Start of Data records
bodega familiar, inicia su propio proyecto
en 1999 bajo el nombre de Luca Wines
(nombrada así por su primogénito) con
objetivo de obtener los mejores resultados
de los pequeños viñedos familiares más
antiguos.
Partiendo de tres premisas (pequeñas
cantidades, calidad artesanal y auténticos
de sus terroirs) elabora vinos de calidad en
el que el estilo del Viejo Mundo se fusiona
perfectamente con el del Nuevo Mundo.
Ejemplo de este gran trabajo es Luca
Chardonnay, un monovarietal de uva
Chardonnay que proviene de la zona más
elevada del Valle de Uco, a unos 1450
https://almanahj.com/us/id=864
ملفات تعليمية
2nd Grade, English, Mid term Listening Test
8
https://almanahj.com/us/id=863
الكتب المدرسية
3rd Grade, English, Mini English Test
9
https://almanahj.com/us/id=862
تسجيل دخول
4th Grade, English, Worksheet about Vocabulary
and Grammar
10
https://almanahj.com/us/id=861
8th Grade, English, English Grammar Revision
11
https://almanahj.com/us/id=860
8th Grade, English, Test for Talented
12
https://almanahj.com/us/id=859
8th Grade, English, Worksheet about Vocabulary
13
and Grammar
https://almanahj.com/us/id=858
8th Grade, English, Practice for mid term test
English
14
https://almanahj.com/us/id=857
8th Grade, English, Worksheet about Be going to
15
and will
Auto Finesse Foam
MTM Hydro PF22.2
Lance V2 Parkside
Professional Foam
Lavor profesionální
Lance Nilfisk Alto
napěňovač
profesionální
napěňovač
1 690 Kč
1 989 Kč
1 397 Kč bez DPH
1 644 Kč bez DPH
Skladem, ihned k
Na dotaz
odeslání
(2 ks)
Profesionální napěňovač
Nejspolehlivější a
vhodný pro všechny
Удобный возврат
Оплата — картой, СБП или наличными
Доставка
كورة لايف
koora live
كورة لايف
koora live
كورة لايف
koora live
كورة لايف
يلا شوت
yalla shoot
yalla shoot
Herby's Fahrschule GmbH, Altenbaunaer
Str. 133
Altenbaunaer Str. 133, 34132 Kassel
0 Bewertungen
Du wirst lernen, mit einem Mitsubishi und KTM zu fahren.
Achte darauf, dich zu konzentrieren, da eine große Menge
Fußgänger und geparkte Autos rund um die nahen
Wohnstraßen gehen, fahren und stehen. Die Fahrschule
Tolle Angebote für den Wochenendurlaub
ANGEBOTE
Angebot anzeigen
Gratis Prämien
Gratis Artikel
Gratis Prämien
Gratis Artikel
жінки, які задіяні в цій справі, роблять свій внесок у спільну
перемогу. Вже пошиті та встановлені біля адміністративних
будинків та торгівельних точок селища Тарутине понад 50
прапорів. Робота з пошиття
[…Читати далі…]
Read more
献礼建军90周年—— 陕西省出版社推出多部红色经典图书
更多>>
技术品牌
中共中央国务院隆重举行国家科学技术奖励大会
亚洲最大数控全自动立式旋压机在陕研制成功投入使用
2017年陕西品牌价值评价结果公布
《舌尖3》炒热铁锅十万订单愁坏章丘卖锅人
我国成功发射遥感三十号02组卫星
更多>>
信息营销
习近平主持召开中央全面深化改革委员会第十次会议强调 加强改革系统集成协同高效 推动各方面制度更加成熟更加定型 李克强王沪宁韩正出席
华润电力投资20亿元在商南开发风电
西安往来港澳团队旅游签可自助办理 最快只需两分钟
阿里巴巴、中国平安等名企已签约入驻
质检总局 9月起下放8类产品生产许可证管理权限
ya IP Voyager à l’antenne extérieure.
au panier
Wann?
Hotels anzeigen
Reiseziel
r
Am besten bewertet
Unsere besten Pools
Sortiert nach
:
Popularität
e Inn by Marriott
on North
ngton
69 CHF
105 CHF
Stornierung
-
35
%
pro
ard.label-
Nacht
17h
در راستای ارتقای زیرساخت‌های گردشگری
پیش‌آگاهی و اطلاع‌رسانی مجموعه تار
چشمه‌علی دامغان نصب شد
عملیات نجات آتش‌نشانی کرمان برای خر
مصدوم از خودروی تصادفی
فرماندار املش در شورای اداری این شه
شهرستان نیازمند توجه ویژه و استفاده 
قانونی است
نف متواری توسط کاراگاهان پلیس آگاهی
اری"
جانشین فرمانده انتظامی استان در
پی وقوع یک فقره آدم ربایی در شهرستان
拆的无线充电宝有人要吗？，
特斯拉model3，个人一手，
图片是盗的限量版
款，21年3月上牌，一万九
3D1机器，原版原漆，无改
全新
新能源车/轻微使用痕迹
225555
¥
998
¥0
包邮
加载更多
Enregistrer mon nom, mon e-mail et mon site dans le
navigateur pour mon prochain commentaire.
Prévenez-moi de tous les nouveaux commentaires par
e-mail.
End of Data records
_Task instructions_:
Only the lines from the one containing "款，21年3月上牌，一万九" through the last line of the entries above should be copied, exactly as written.

_Solution to this exercise_:
款，21年3月上牌，一万九
3D1机器，原版原漆，无改
全新
新能源车/轻微使用痕迹
225555
¥
998
¥0
包邮
加载更多
Enregistrer mon nom, mon e-mail et mon site dans le
navigateur pour mon prochain commentaire.
Prévenez-moi de tous les nouveaux commentaires par
e-mail.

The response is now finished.